INFORMATION GIVEN:
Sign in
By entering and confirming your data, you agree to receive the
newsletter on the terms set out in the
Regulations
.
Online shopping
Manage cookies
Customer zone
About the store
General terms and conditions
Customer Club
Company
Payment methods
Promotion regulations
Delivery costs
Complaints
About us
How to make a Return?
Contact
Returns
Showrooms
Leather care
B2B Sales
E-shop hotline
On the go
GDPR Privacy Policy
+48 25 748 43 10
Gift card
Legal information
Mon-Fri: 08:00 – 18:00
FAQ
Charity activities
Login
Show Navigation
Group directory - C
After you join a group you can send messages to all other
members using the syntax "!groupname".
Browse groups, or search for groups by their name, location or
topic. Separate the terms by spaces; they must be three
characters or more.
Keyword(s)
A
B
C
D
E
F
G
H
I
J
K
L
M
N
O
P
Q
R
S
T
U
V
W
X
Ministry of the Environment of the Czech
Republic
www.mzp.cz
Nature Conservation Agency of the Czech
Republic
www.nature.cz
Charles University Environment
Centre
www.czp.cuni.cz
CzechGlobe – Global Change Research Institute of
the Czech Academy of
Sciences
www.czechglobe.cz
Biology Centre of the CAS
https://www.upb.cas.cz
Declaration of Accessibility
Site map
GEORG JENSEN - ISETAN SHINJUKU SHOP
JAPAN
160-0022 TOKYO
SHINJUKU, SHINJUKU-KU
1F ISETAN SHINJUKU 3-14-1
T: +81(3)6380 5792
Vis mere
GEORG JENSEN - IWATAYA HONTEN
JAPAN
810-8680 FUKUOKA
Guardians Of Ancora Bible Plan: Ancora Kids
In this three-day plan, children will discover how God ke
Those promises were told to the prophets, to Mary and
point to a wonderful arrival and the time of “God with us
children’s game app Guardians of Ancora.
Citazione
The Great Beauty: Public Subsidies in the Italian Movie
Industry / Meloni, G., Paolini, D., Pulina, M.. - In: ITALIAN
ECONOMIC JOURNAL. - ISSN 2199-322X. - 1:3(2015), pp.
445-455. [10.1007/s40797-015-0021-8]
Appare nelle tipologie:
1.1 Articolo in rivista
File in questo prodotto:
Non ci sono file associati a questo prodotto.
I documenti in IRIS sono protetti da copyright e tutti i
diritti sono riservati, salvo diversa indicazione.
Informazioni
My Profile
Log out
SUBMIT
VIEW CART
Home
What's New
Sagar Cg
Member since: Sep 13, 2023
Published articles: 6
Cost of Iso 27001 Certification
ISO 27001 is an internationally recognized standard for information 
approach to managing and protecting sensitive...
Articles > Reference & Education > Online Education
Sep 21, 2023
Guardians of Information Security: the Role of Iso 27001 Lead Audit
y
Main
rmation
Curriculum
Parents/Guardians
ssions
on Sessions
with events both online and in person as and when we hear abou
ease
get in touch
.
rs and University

TASK PROMPT: Rewrite every line from all the entries above as a Markdown table with two columns, Row and Line. Number the rows in order and skip any blank lines.

ANSWER TO THE PROBLEM:
| Row | Line |
|---|---|
| 1 | Sign in |
| 2 | By entering and confirming your data, you agree to receive the |
| 3 | newsletter on the terms set out in the |
| 4 | Regulations |
| 5 | . |
| 6 | Online shopping |
| 7 | Manage cookies |
| 8 | Customer zone |
| 9 | About the store |
| 10 | General terms and conditions |
| 11 | Customer Club |
| 12 | Company |
| 13 | Payment methods |
| 14 | Promotion regulations |
| 15 | Delivery costs |
| 16 | Complaints |
| 17 | About us |
| 18 | How to make a Return? |
| 19 | Contact |
| 20 | Returns |
| 21 | Showrooms |
| 22 | Leather care |
| 23 | B2B Sales |
| 24 | E-shop hotline |
| 25 | On the go |
| 26 | GDPR Privacy Policy |
| 27 | +48 25 748 43 10 |
| 28 | Gift card |
| 29 | Legal information |
| 30 | Mon-Fri: 08:00 – 18:00 |
| 31 | FAQ |
| 32 | Charity activities |
| 33 | Login |
| 34 | Show Navigation |
| 35 | Group directory - C |
| 36 | After you join a group you can send messages to all other |
| 37 | members using the syntax "!groupname". |
| 38 | Browse groups, or search for groups by their name, location or |
| 39 | topic. Separate the terms by spaces; they must be three |
| 40 | characters or more. |
| 41 | Keyword(s) |
| 42 | A |
| 43 | B |
| 44 | C |
| 45 | D |
| 46 | E |
| 47 | F |
| 48 | G |
| 49 | H |
| 50 | I |
| 51 | J |
| 52 | K |
| 53 | L |
| 54 | M |
| 55 | N |
| 56 | O |
| 57 | P |
| 58 | Q |
| 59 | R |
| 60 | S |
| 61 | T |
| 62 | U |
| 63 | V |
| 64 | W |
| 65 | X |
| 66 | Ministry of the Environment of the Czech |
| 67 | Republic |
| 68 | www.mzp.cz |
| 69 | Nature Conservation Agency of the Czech |
| 70 | Republic |
| 71 | www.nature.cz |
| 72 | Charles University Environment |
| 73 | Centre |
| 74 | www.czp.cuni.cz |
| 75 | CzechGlobe – Global Change Research Institute of |
| 76 | the Czech Academy of |
| 77 | Sciences |
| 78 | www.czechglobe.cz |
| 79 | Biology Centre of the CAS |
| 80 | https://www.upb.cas.cz |
| 81 | Declaration of Accessibility |
| 82 | Site map |
| 83 | GEORG JENSEN - ISETAN SHINJUKU SHOP |
| 84 | JAPAN |
| 85 | 160-0022 TOKYO |
| 86 | SHINJUKU, SHINJUKU-KU |
| 87 | 1F ISETAN SHINJUKU 3-14-1 |
| 88 | T: +81(3)6380 5792 |
| 89 | Vis mere |
| 90 | GEORG JENSEN - IWATAYA HONTEN |
| 91 | JAPAN |
| 92 | 810-8680 FUKUOKA |
| 93 | Guardians Of Ancora Bible Plan: Ancora Kids |
| 94 | In this three-day plan, children will discover how God ke |
| 95 | Those promises were told to the prophets, to Mary and |
| 96 | point to a wonderful arrival and the time of “God with us |
| 97 | children’s game app Guardians of Ancora. |
| 98 | Citazione |
| 99 | The Great Beauty: Public Subsidies in the Italian Movie |
| 100 | Industry / Meloni, G., Paolini, D., Pulina, M.. - In: ITALIAN |
| 101 | ECONOMIC JOURNAL. - ISSN 2199-322X. - 1:3(2015), pp. |
| 102 | 445-455. [10.1007/s40797-015-0021-8] |
| 103 | Appare nelle tipologie: |
| 104 | 1.1 Articolo in rivista |
| 105 | File in questo prodotto: |
| 106 | Non ci sono file associati a questo prodotto. |
| 107 | I documenti in IRIS sono protetti da copyright e tutti i |
| 108 | diritti sono riservati, salvo diversa indicazione. |
| 109 | Informazioni |
| 110 | My Profile |
| 111 | Log out |
| 112 | SUBMIT |
| 113 | VIEW CART |
| 114 | Home |
| 115 | What's New |
| 116 | Sagar Cg |
| 117 | Member since: Sep 13, 2023 |
| 118 | Published articles: 6 |
| 119 | Cost of Iso 27001 Certification |
| 120 | ISO 27001 is an internationally recognized standard for information  |
| 121 | approach to managing and protecting sensitive... |
| 122 | Articles > Reference & Education > Online Education |
| 123 | Sep 21, 2023 |
| 124 | Guardians of Information Security: the Role of Iso 27001 Lead Audit |
| 125 | y |
| 126 | Main |
| 127 | rmation |
| 128 | Curriculum |
| 129 | Parents/Guardians |
| 130 | ssions |
| 131 | on Sessions |
| 132 | with events both online and in person as and when we hear abou |
| 133 | ease |
| 134 | get in touch |
| 135 | . |
| 136 | rs and University |